Try it
Please output the section of the listing below that opens with the line containing "107: (155, 92)" and closes with the line containing "139: (89, 108)", exactly and with nothing else.

Input material
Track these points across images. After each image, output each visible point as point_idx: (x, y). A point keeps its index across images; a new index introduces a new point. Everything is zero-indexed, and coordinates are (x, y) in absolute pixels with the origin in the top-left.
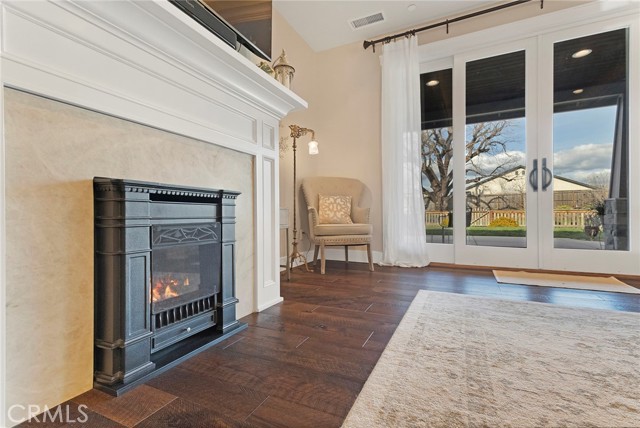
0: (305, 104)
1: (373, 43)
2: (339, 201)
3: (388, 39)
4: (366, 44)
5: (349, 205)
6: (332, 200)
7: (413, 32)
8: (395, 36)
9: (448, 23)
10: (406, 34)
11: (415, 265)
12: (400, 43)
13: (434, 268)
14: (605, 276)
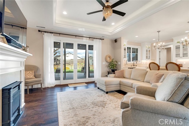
0: (32, 55)
1: (41, 31)
2: (31, 72)
3: (46, 32)
4: (39, 31)
5: (34, 73)
6: (28, 72)
7: (52, 33)
8: (47, 32)
9: (60, 34)
10: (50, 33)
11: (52, 86)
12: (49, 34)
13: (57, 86)
14: (84, 83)
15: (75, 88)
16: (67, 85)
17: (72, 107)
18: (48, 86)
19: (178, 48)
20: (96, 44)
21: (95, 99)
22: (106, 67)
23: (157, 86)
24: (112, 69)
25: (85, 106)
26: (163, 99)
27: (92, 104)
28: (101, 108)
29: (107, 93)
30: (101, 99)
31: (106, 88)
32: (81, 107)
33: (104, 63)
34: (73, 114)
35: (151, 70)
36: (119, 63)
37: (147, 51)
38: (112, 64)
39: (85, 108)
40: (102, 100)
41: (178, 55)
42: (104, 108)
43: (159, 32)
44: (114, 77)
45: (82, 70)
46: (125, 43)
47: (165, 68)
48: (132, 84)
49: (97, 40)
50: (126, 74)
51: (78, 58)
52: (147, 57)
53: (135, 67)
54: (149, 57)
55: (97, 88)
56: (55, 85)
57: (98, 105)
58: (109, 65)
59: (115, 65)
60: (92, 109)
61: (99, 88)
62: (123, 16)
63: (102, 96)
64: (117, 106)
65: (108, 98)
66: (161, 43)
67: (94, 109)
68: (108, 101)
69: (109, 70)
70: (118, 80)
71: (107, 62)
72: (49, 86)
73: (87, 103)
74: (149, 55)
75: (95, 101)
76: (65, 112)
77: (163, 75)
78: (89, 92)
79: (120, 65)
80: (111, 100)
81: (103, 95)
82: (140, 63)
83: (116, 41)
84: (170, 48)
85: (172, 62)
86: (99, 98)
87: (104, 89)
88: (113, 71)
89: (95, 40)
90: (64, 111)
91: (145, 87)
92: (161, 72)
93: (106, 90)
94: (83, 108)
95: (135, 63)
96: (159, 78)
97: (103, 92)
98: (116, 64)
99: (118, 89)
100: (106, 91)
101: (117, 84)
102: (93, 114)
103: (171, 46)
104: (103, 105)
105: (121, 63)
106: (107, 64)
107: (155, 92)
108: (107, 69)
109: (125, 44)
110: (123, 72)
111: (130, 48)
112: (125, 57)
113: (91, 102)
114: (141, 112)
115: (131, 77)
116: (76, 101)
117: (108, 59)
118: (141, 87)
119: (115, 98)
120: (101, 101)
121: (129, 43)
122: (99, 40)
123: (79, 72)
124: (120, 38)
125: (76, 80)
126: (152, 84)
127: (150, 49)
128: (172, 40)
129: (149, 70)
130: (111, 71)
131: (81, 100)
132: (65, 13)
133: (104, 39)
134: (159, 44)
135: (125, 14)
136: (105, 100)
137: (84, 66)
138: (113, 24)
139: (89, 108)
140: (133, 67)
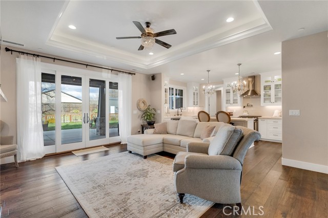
1: (12, 51)
3: (23, 53)
4: (7, 50)
7: (38, 56)
8: (27, 53)
9: (54, 59)
10: (34, 55)
11: (38, 158)
12: (31, 57)
13: (48, 157)
14: (101, 146)
15: (85, 157)
16: (69, 153)
17: (97, 185)
18: (28, 159)
19: (228, 92)
21: (129, 169)
22: (139, 117)
23: (208, 141)
24: (147, 120)
25: (118, 180)
26: (216, 153)
27: (128, 175)
28: (142, 179)
29: (145, 157)
30: (139, 167)
31: (144, 150)
32: (112, 182)
33: (136, 112)
34: (103, 194)
35: (200, 121)
36: (159, 112)
37: (194, 94)
38: (148, 113)
39: (118, 183)
40: (141, 168)
41: (228, 101)
42: (147, 177)
43: (208, 71)
44: (154, 133)
46: (166, 82)
47: (215, 118)
48: (180, 141)
49: (124, 74)
50: (170, 128)
52: (194, 102)
53: (179, 116)
54: (197, 102)
55: (127, 152)
56: (43, 155)
57: (136, 176)
58: (144, 115)
59: (153, 115)
60: (129, 182)
61: (130, 152)
62: (168, 48)
63: (139, 163)
64: (163, 173)
65: (148, 164)
66: (211, 86)
67: (133, 182)
68: (150, 168)
69: (143, 122)
70: (159, 138)
71: (140, 109)
72: (32, 158)
73: (120, 176)
74: (197, 99)
75: (131, 170)
76: (88, 193)
77: (215, 127)
78: (116, 159)
79: (160, 115)
80: (153, 167)
81: (140, 161)
82: (186, 111)
83: (153, 78)
84: (220, 91)
85: (222, 110)
86: (135, 166)
87: (141, 152)
88: (151, 124)
89: (121, 74)
90: (84, 193)
91: (197, 144)
92: (211, 124)
93: (144, 153)
94: (116, 184)
95: (179, 110)
96: (210, 131)
97: (138, 158)
98: (154, 112)
99: (160, 149)
100: (144, 155)
101: (159, 142)
102: (134, 187)
103: (221, 89)
104: (144, 174)
105: (161, 111)
106: (140, 113)
107: (208, 148)
108: (140, 122)
109: (166, 84)
110: (165, 125)
111: (172, 89)
112: (166, 103)
113: (125, 173)
114: (197, 171)
115: (178, 133)
116: (99, 176)
117: (142, 106)
118: (193, 143)
119: (159, 163)
120: (140, 170)
121: (171, 81)
122: (127, 75)
124: (160, 74)
125: (86, 142)
126: (204, 140)
127: (198, 92)
128: (222, 83)
129: (197, 121)
130: (146, 123)
131: (108, 173)
132: (72, 27)
133: (135, 74)
134: (209, 87)
135: (170, 46)
136: (146, 168)
138: (151, 54)
139: (125, 181)
140: (177, 117)
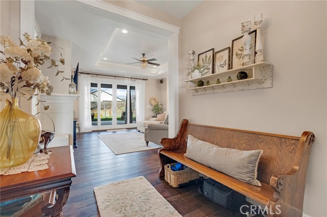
7: (89, 74)
9: (97, 74)
12: (86, 75)
13: (94, 132)
14: (124, 128)
15: (114, 132)
16: (105, 131)
20: (139, 85)
22: (150, 110)
33: (148, 106)
36: (165, 107)
38: (157, 108)
45: (122, 117)
49: (140, 80)
51: (118, 100)
55: (137, 131)
56: (91, 131)
58: (154, 109)
59: (160, 109)
71: (151, 105)
72: (86, 131)
79: (166, 109)
83: (162, 81)
89: (137, 80)
98: (161, 107)
106: (152, 108)
117: (153, 102)
122: (142, 81)
123: (118, 119)
125: (115, 125)
133: (147, 80)
137: (124, 111)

Answer area
107: (155, 92)
108: (107, 69)
109: (125, 44)
110: (123, 72)
111: (130, 48)
112: (125, 57)
113: (91, 102)
114: (141, 112)
115: (131, 77)
116: (76, 101)
117: (108, 59)
118: (141, 87)
119: (115, 98)
120: (101, 101)
121: (129, 43)
122: (99, 40)
123: (79, 72)
124: (120, 38)
125: (76, 80)
126: (152, 84)
127: (150, 49)
128: (172, 40)
129: (149, 70)
130: (111, 71)
131: (81, 100)
132: (65, 13)
133: (104, 39)
134: (159, 44)
135: (125, 14)
136: (105, 100)
137: (84, 66)
138: (113, 24)
139: (89, 108)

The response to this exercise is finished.